Soudain, le visage de Violaine a changé. Ce n'était pas un sourire mais comme une clarté intérieure qui s’était allumée derrière ses yeux. Elle a répondu: “Toujours la même pharmacie, celle où ils nous connaissent, où ils peuvent nous fournir même sans ordonnance… Celle qui est au rez-de-chaussée de Nice-Étoile!
— Alors, ils sont là-bas! Ils sont descendus au sous-sol pour prendre leur voiture, mais Yvette les fait remonter à la pharmacie, sans quoi elle dit qu’elle meurt! Elle retarde leur fuite en les ramenant au rez-de-chaussée. Elle utilise le seul moyen qu'elle a, le stratagème qu'elle peut, et c’est là-bas qu’elle nous attend!"
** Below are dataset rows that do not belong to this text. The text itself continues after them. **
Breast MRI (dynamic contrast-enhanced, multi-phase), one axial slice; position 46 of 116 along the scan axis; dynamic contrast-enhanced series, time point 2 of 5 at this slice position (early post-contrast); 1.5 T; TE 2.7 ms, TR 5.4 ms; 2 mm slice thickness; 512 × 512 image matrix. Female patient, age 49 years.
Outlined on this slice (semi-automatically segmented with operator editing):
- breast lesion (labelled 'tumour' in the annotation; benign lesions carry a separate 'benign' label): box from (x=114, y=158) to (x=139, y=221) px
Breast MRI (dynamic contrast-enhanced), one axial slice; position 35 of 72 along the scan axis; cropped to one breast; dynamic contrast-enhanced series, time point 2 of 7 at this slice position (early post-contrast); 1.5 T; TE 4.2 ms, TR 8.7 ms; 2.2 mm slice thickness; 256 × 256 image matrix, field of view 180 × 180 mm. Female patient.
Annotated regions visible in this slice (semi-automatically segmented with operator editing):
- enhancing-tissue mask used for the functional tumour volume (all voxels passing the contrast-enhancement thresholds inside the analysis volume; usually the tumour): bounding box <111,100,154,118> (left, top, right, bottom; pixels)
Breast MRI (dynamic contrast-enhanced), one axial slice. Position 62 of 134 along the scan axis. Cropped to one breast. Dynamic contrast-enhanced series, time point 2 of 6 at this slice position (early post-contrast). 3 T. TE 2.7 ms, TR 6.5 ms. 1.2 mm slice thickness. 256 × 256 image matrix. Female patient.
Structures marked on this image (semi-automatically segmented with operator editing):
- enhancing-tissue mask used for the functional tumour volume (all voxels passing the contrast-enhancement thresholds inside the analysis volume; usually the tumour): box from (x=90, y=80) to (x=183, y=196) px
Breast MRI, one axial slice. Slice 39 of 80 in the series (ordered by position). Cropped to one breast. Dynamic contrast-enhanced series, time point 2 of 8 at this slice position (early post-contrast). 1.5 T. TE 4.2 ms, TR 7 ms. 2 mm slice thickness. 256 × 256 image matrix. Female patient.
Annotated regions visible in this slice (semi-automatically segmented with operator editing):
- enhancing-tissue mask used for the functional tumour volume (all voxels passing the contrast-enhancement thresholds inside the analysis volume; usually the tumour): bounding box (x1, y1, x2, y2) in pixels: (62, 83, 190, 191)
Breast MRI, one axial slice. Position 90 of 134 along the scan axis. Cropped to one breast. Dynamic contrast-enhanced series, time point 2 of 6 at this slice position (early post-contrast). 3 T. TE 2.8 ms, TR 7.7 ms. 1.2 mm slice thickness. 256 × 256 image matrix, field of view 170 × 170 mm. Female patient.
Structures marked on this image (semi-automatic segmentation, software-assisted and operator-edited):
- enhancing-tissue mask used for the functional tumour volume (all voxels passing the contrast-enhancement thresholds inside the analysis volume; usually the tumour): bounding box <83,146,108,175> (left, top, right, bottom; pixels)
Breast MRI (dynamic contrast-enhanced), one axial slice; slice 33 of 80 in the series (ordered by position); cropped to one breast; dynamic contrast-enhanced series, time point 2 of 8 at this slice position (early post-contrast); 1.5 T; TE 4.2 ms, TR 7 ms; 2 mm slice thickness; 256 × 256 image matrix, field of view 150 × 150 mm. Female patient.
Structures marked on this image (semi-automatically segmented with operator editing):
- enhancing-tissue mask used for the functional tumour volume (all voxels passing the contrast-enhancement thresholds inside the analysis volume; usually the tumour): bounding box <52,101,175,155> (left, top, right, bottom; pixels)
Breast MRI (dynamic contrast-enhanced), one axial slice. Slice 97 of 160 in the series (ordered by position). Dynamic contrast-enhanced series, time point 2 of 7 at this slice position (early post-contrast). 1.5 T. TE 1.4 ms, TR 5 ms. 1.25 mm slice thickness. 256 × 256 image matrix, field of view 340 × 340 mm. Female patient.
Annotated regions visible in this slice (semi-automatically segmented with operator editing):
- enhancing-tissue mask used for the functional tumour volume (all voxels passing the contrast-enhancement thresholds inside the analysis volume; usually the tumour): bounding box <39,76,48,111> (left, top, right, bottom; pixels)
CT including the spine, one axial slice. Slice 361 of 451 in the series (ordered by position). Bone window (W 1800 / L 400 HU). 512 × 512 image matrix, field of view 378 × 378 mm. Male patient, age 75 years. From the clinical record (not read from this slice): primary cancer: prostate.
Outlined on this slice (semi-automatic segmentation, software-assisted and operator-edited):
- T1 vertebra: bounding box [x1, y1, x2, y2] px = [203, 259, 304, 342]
Je me suis levé et j’ai fait signe à Léon que j’annulais la commande. J’ai appelé Philippe qui devait se trouver toujours dans la salle de bain, près du cadavre, près de la baignoire dont l’eau était rougie par le sang de la victime, pour lui dire quelle idée nous était passée par là tête, et que nous courions vers le seul endroit où nous avions une chance de trouver la gamine avec ses ravisseurs. Une chance sur un million, peut-être! Et que ferions-nous alors? J’aurais été incapable de le dire. Mais au lieu de me répondre que nous étions fous, que nous ferions mieux de laisser faire les spécialistes, Philippe a répondu: “C’est ce que dit Violaine? C’est une hypothèse qu’elle valide?”, et comme celle-ci approchait sa bouche de mon téléphone pour confirmer d’une voix ferme: “Oui, Philippe, Quentin a raison, je crois qu’elle est là-bas!”, il a ajouté qu’il alertait aussitôt le service de sécurité du centre commercial et qu’il s’y rendait avec ses hommes. Et nous n’avions pas atteint le bout de la rue Longchamp, courant, Violaine et moi, l’un près de l’autre, parfois en nous tenant la main, que déjà les voitures de police nous dépassaient, toutes sirènes hurlantes et le gyrophare allumé sur le toit.